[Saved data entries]

*** Block opens ***

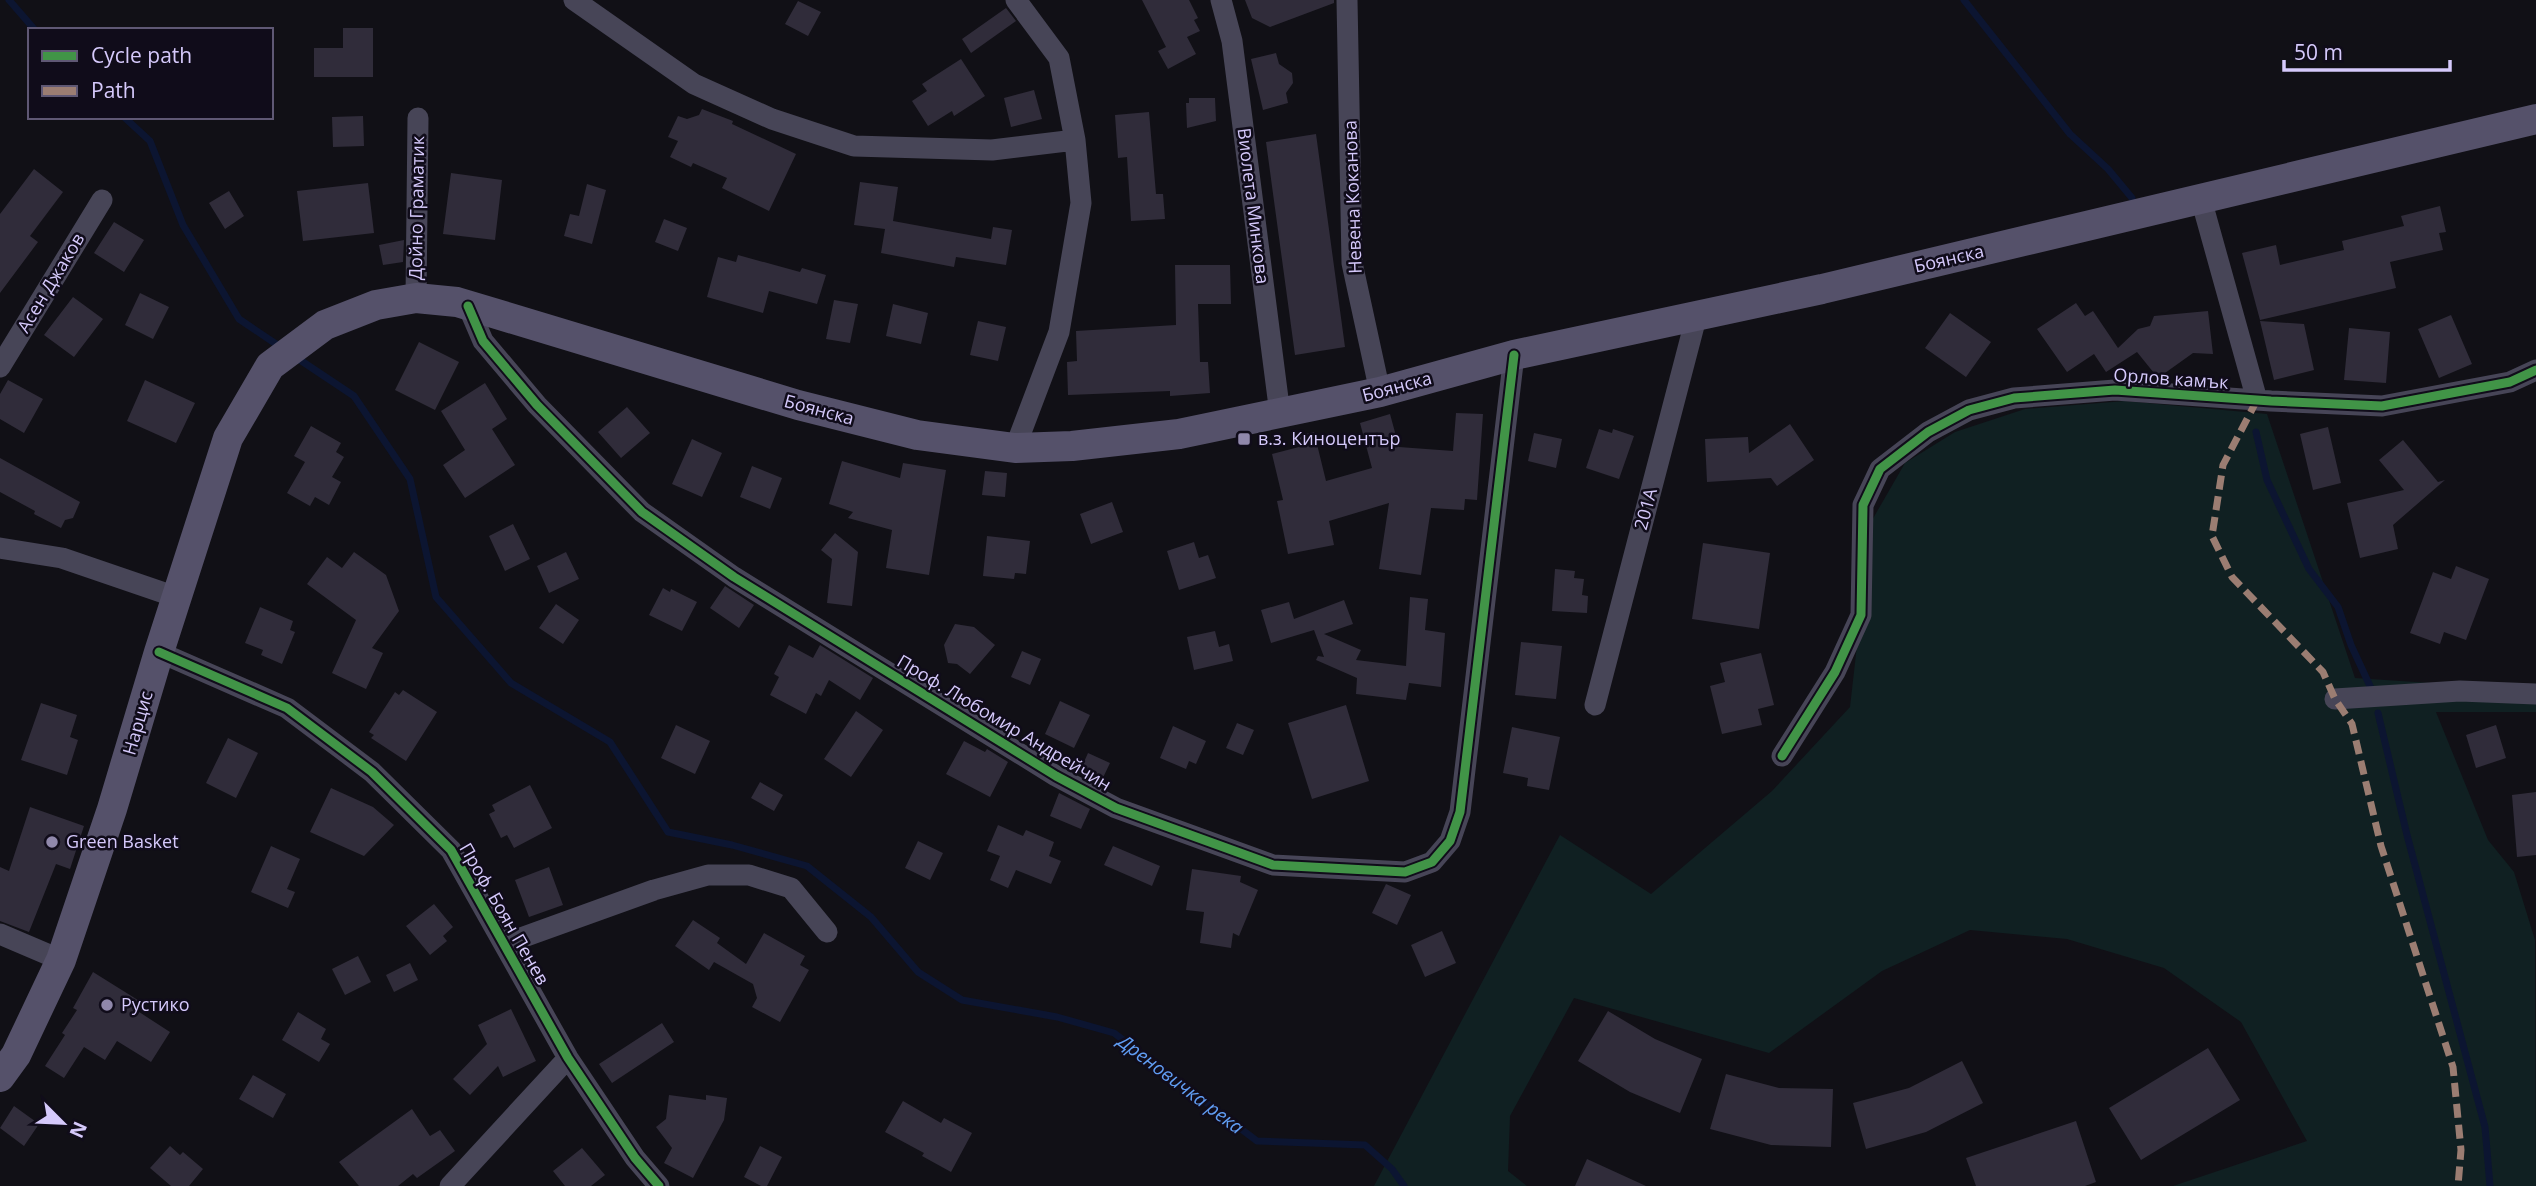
<svg xmlns="http://www.w3.org/2000/svg" width="2536" height="1186" font-family="'Open Sans',sans-serif">
  <style>
    .green { fill: #102022 }
    .lines { fill: none; stroke-linecap: round; stroke-linejoin: round }
    .stream { stroke: #0c1531; stroke-width: 7 }
    .building { fill: #302c3a }
    .minor { stroke: #474557; stroke-width: 21 }
    .secondary { stroke: #55516a; stroke-width: 30 }
    .quiet { stroke: #9b7d72; stroke-width: 7; stroke-dasharray: 14 7; stroke-linecap: butt }
    .cycleway-casing { stroke: #100c1a; stroke-width: 13 }
    .cycleway { stroke: #419447; stroke-width: 9 }
    .poi-dot { fill: #9088ab; stroke: #100c1a; stroke-width: 2.5 }
    .labels { text-anchor: middle; stroke-width: 5; stroke-linejoin: round; paint-order: stroke }
    .street-label { font-size: 18px; fill: #d5c9fb; stroke: #100c1a }
    .poi-label { font-size: 18px; fill: #d5c9fb; stroke: #100c1a; text-anchor: start }
    .water-label { font-size: 19px; font-style: italic; fill: #609df3; stroke: #100c1a }
  </style>
  <rect width="100%" height="100%" fill="#111016"/>
  <path class="green" d="M2125,401L2267,414L2355,678L2536,690V712H2436L2488,840L2514,872L2535,940L2536,1186H2173L2307,1141L2241,1022L2164,968L2067,939L1970,930L1882,971L1769,1053L1574,998L1510,1116L1508,1171L1527,1186H1374L1560,835L1651,894L1772,791L1850,707L1871,522L1905,463L1955,432L2025,409Z"/>
  <g class="lines">
    <path class="stream" d="M9,0L35,30
      M1964,0L2070,134L2108,169L2132,198
      M124,117L150,141L183,225L239,319L282,348
      M294,356L354,396L410,479L436,597L511,683L610,742L668,832L732,845L807,866L871,917L918,972L962,1000L1057,1017L1114,1033L1257,1141L1365,1145L1392,1169L1404,1186
      M2256,432L2267,480L2309,569L2338,607L2351,645L2370,686
      M2378,713L2407,835L2485,1127L2490,1186"/>
  </g>
  <path class="building" d="M1142,0H1189L1198,18L1194,20L1200,31L1187,37L1196,54L1168,69L1158,51L1166,47Z
    M1245,0H1334V3L1270,27L1252,18Z
    M798,1L821,12L808,36L785,24Z
    M1006,8L1016,21L971,53L962,39Z
    M343,28H373V77H314V48H343Z
    M1276,53L1279,64L1292,73L1293,83L1286,93L1288,103L1263,110L1251,59Z
    M961,59L985,96L954,116L952,111L928,126L912,101L927,91L922,84Z
    M1034,90L1042,119L1011,127L1004,98Z
    M1189,98H1215L1216,121L1187,128L1186,103H1189Z
    M702,109L733,121L732,124L796,154L769,211L722,188L727,178L693,163L691,167L670,157L678,141L668,137L678,116L687,119L699,115Z
    M1149,112L1156,194H1163L1165,219L1131,221L1127,157L1118,158L1115,115Z
    M363,116L364,146L333,147L332,117Z
    M1316,134L1345,347L1295,355L1266,142Z
    M34,169L63,192L30,236L38,242L0,293V214Z
    M451,173L502,180L495,240L443,234Z
    M860,182L898,187L893,221L991,239L993,227L1012,230L1006,265L956,257L954,267L881,253L885,229L854,225Z
    M368,183L374,233L303,241L297,191Z
    M587,184L606,190L592,244L564,236L570,214L579,216Z
    M229,191L244,216L225,229L209,203Z
    M2440,206L2446,232L2439,233L2443,250L2390,262L2396,288L2260,320L2242,253L2276,245L2280,265L2344,250L2342,241L2404,226L2401,216Z
    M664,219L687,228L678,251L655,242Z
    M114,222L144,240L124,272L94,253Z
    M404,240L403,262L383,265L379,245Z
    M738,255L800,272L802,268L826,275L817,304L769,291L763,313L707,297L718,257L736,262Z
    M1175,265H1230L1231,304H1198L1200,362H1208L1210,393L1170,396V391L1068,395L1067,362L1077,361L1076,331L1176,325Z
    M140,293L169,307L153,339L125,325Z
    M73,297L103,319L74,357L44,335Z
    M834,300L858,304L850,343L826,339Z
    M2076,303L2085,316L2093,311L2118,348L2138,329L2150,326L2154,316L2208,311L2213,354L2193,353L2158,378L2137,352L2106,372L2094,354L2067,372L2037,329Z
    M893,304L928,313L921,344L886,336Z
    M1950,313L1991,342L1966,377L1925,348Z
    M2451,315L2472,364L2439,378L2418,329Z
    M978,321L1006,327L998,361L970,355Z
    M2260,321L2304,324L2314,370L2274,380Z
    M2349,328L2390,332L2386,383L2344,380Z
    M419,342L459,362L435,410L395,390Z
    M8,380L43,399L24,433L0,419V394Z
    M145,380L195,403L176,443L127,421Z
    M485,383L507,419L492,429L515,465L465,498L443,465L465,450L441,411Z
    M627,407L650,433L621,458L598,432Z
    M1456,413L1483,414L1477,500L1465,499L1464,510L1431,508L1421,575L1379,569L1389,503L1329,521L1334,545L1288,554L1277,501L1283,500L1272,454L1299,447L1297,436L1314,432L1326,481L1372,468L1360,423L1390,414L1399,447L1453,451Z
    M1790,424L1814,460L1777,486L1771,478L1707,482L1705,439L1748,437L1749,453Z
    M311,426L341,443L336,452L344,457L332,477L341,482L329,505L315,497L310,506L287,493L305,462L294,456Z
    M2328,427L2341,483L2313,490L2300,434Z
    M1599,429L1612,433L1613,429L1634,436L1619,479L1586,468Z
    M1534,433L1562,439L1556,468L1528,461Z
    M692,439L722,453L702,497L672,484Z
    M2403,440L2438,482L2445,480L2393,525L2398,549L2360,558L2347,503L2404,490L2379,460Z
    M0,458L80,502L73,518L65,520L61,528L34,514L35,511L0,492Z
    M842,461L900,478L903,463L946,470L929,575L886,568L892,530L848,518L853,512L829,504Z
    M752,466L782,478L770,509L740,497Z
    M985,471L1007,473L1005,497L982,495Z
    M1112,502L1123,532L1091,544L1080,514Z
    M513,524L530,559L505,571L489,536Z
    M835,533L858,552L852,606L827,603L832,559L821,550Z
    M987,536L1030,541L1026,574L1015,573L1014,579L983,576Z
    M1194,542L1199,558L1208,555L1216,578L1179,590L1167,551Z
    M1703,543L1770,553L1759,629L1692,619Z
    M354,552L386,575L399,611L372,648L383,653L366,689L332,673L356,620L307,584L327,557L342,568Z
    M566,552L579,579L549,593L537,566Z
    M2456,566L2489,579L2466,640L2444,632L2440,644L2410,633L2433,572L2451,579Z
    M1555,569L1575,571L1574,578L1584,579L1582,595L1588,596L1587,613L1552,611Z
    M725,586L754,605L739,628L710,608Z
    M663,588L670,592L671,589L697,602L682,631L649,615Z
    M1410,597L1428,599L1425,630L1445,633L1441,687L1409,683L1406,700L1356,694L1357,678L1316,660L1318,656L1324,657L1314,630L1271,643L1261,610L1289,602L1294,619L1344,600L1353,624L1324,634L1361,650L1356,660L1406,666Z
    M556,604L579,620L563,644L539,628Z
    M260,607L293,621L290,630L295,632L282,664L261,655L263,650L245,643Z
    M955,624L974,627L995,645L970,674L957,664L948,663L944,645Z
    M1215,631L1219,647L1229,644L1233,661L1194,670L1187,637Z
    M1521,642L1562,646L1556,699L1515,695Z
    M789,645L813,658L820,645L873,678L860,700L829,680L821,696L816,693L806,714L770,695L779,677L774,674Z
    M1022,651L1041,659L1030,685L1011,677Z
    M1761,653L1774,705L1758,709L1762,725L1722,734L1710,686L1725,682L1720,663Z
    M403,690L437,712L406,761L371,738L374,735L369,732L395,692L399,695Z
    M1060,701L1090,715L1074,748L1045,734Z
    M41,703L77,715L70,737L78,740L67,775L21,760Z
    M1346,705L1369,781L1312,799L1288,723Z
    M856,711L883,730L851,777L824,759Z
    M1237,723L1254,730L1243,755L1226,748Z
    M676,725L710,741L695,774L661,758Z
    M2496,725L2506,758L2476,768L2466,735Z
    M1173,726L1206,741L1196,764L1189,761L1186,769L1160,758Z
    M1512,727L1560,737L1549,790L1527,786L1528,778L1503,773Z
    M228,738L258,753L236,798L206,783Z
    M964,741L985,752L987,749L1008,762L990,797L946,774Z
    M1088,753L1110,763L1100,784L1079,773Z
    M760,782L783,795L774,811L751,798Z
    M530,785L552,828L514,848L507,835L501,838L489,814L495,811L492,805Z
    M331,788L373,807L394,825L364,856L310,832Z
    M2536,792V855L2517,857L2512,795Z
    M1059,793L1090,809L1081,829L1050,816Z
    M30,807L84,826L70,869L56,864L29,932L0,921V867L9,871Z
    M998,825L1023,836L1026,830L1054,842L1049,856L1061,861L1051,884L1016,870L1008,888L990,880L1000,856L987,851Z
    M918,841L943,853L930,880L905,868Z
    M271,846L300,859L287,889L295,892L288,908L251,892Z
    M1113,846L1160,866L1152,886L1104,865Z
    M549,867L563,905L529,917L515,880Z
    M1192,869L1241,876L1240,882L1258,890L1239,936L1233,933L1231,948L1200,943L1204,912L1186,910Z
    M1386,884L1411,895L1397,925L1372,913Z
    M434,904L453,927L443,936L447,941L430,955L406,926Z
    M693,920L720,938L717,943L746,964L764,933L805,956L800,965L809,970L780,1022L752,1007L757,998L753,984L714,962L709,970L675,946Z
    M1442,931L1456,963L1425,977L1411,945Z
    M358,956L371,982L345,995L332,969Z
    M410,963L418,980L394,992L386,975Z
    M93,972L141,1002L136,1010L170,1032L151,1062L117,1041L105,1060L84,1047L64,1078L45,1066L65,1035L62,1033L77,1010L73,1008Z
    M511,1009L536,1061L503,1077L498,1066L470,1095L453,1079L487,1044L478,1025Z
    M1608,1011L1655,1039L1702,1059L1680,1113L1630,1092L1578,1061Z
    M298,1012L326,1029L321,1039L330,1044L319,1062L282,1040Z
    M662,1023L674,1042L612,1083L599,1064Z
    M2208,1048L2240,1100L2141,1160L2109,1108Z
    M1962,1061L1983,1103L1926,1132L1866,1149L1853,1103L1909,1088Z
    M1726,1074L1779,1088L1833,1089L1831,1147L1771,1145L1710,1129Z
    M253,1075L286,1094L273,1118L239,1099Z
    M669,1095L706,1100V1095L727,1098L724,1120L693,1178L664,1163L672,1148L656,1127L666,1119Z
    M903,1101L941,1123L944,1118L972,1133L951,1172L922,1156L924,1153L885,1132Z
    M14,1106L39,1124L24,1146L0,1128Z
    M412,1109L430,1136L440,1130L455,1151L417,1178L413,1174L398,1186H359L339,1162Z
    M2076,1121L2096,1182L2085,1186H1976L1966,1158Z
    M170,1146L180,1155L183,1152L203,1169L189,1186H171L150,1168Z
    M760,1146L782,1157L767,1186H761L744,1177Z
    M582,1148L605,1175L591,1186H565L553,1171Z
    M1587,1159L1646,1186H1575Z"/>
  <g class="lines">
    <path class="minor" d="M574,0L694,84L772,119L854,146L992,150L1075,140
      M1221,0L1232,41L1280,414
      M1347,0L1352,263L1380,392
      M2201,199L2257,400
      M416,298L418,118
      M468,306L483,341L537,405L642,512L734,577L1056,776L1116,808L1273,865L1405,872L1432,862L1450,841L1460,812L1514,355
      M0,367L102,200
      M1015,448L1059,332L1081,203L1075,140L1059,58L1016,0
      M0,548L62,558L176,597
      M159,652L287,708L372,772L451,850L568,1058L635,1158L659,1186
      M2335,699L2460,691L2536,694
      M1595,705L1697,314
      M1782,756L1835,672L1861,615L1863,505L1880,469L1928,432L1969,410L2014,398L2115,390L2271,401L2382,406L2510,382L2536,370
      M0,934L61,960
      M504,944L654,890L708,875H749L791,888L827,932
      M450,1186L568,1058"/>
    <path class="secondary" d="M0,1077L16,1055L61,960L112,809L159,652L228,438L270,366L325,325L376,305L416,298L457,302L798,405L917,435L1015,448L1072,446L1179,434L1380,392L1514,355L1822,289L2536,119"/>
    <path class="quiet" d="M2257,400L2223,465L2212,536L2232,577L2323,672L2335,699L2352,724L2381,846L2453,1067L2461,1150L2458,1186"/>
    <g class="cycleway-casing">
      <path id="cycleway" d="M468,306L483,341L537,405L642,512L734,577L1056,776L1116,808L1273,865L1405,872L1432,862L1450,841L1460,812L1514,355
        M159,652L287,708L372,772L451,850L568,1058L635,1158L659,1186
        M1782,756L1835,672L1861,615L1863,505L1880,469L1928,432L1969,410L2014,398L2115,390L2271,401L2382,406L2510,382L2536,370"/>
    </g>
    <use href="#cycleway" class="cycleway"/>
  </g>
  <g class="poi-dot">
    <rect x="1237" y="432" width="14" height="14" rx="3.5"/>
    <circle cx="52" cy="842" r="7"/>
    <circle cx="107" cy="1005" r="7"/>
  </g>
  <g class="labels">
    <g class="street-label">
      <text transform="translate(1353 197) rotate(-92)" y="6">Невена Коканова</text>
      <text transform="translate(1253 206) rotate(83)" y="6">Виолета Минкова</text>
      <text transform="translate(417 208) rotate(-89)" y="6">Дойно Граматик</text>
      <text transform="translate(1949 259) rotate(-13)" y="6">Боянска</text>
      <text transform="translate(51 283) rotate(-59)" y="6">Асен Джаков</text>
      <text transform="translate(2171 379) rotate(4)" y="6">Орлов камък</text>
      <text transform="translate(1397 387) rotate(-15)" y="6">Боянска</text>
      <text transform="translate(819 410) rotate(15)" y="6">Боянска</text>
      <text transform="translate(1646 509) rotate(-75)" y="6">201А</text>
      <text transform="translate(138 723) rotate(-74)" y="6">Нарцис</text>
      <text transform="translate(1004 723) rotate(31)" y="6">Проф. Любомир Андрейчин</text>
      <text transform="translate(504 914) rotate(60)" y="6">Проф. Боян Пенев</text>
    </g>
    <g class="poi-label">
      <text x="1258" y="445">в.з. Киноцентър</text>
      <text x="66" y="848">Green Basket</text>
      <text x="121" y="1011">Рустико</text>
    </g>
    <g class="water-label">
      <text transform="translate(1181 1084) rotate(37)" y="7">Дреновичка река</text>
    </g>
  </g>
  <rect x="28" y="28" width="245" height="91" fill="#100c1a" stroke="#5f5874" stroke-width="2"/>
  <rect x="42" y="51" width="35" height="10" fill="#419447" stroke="#5f5874" stroke-width="2"/>
  <text x="91" y="63" font-size="21" fill="#d5c9fb">Cycle path</text>
  <rect x="42" y="86" width="35" height="10" fill="#9b7d72" stroke="#5f5874" stroke-width="2"/>
  <text x="91" y="98" font-size="21" fill="#d5c9fb">Path</text>
  <g transform="translate(63 1123) rotate(114)" stroke="#100c1a" stroke-width="5" paint-order="stroke">
  <path d="M0-5L12 26L0 18L-12 26Z" fill="#d5c9fb"/>
  <text y="-10" font-size="19" font-weight="bold" text-anchor="middle" fill="#d5c9fb">N</text>
  </g>
  <path d="M2284 60v10h166v-10" fill="none" stroke="#d5c9fb" stroke-width="3.5"/>
  <text x="2294" y="60" font-size="21" fill="#d5c9fb" stroke="#100c1a" stroke-width="5" paint-order="stroke">50 m</text>
</svg>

*** Block closes ***

- **DIRECTIONS FOR THIS TASK**:
Look above for the line with "M228,738L258,753L236,798L206,783Z" and the line with "M30,807L84,826L70,869L56,864L29,932L0,921V867L9,871Z", and reproduce exactly those two lines plus every line between, nothing more.

- **TASK RESULT**:
    M228,738L258,753L236,798L206,783Z
    M964,741L985,752L987,749L1008,762L990,797L946,774Z
    M1088,753L1110,763L1100,784L1079,773Z
    M760,782L783,795L774,811L751,798Z
    M530,785L552,828L514,848L507,835L501,838L489,814L495,811L492,805Z
    M331,788L373,807L394,825L364,856L310,832Z
    M2536,792V855L2517,857L2512,795Z
    M1059,793L1090,809L1081,829L1050,816Z
    M30,807L84,826L70,869L56,864L29,932L0,921V867L9,871Z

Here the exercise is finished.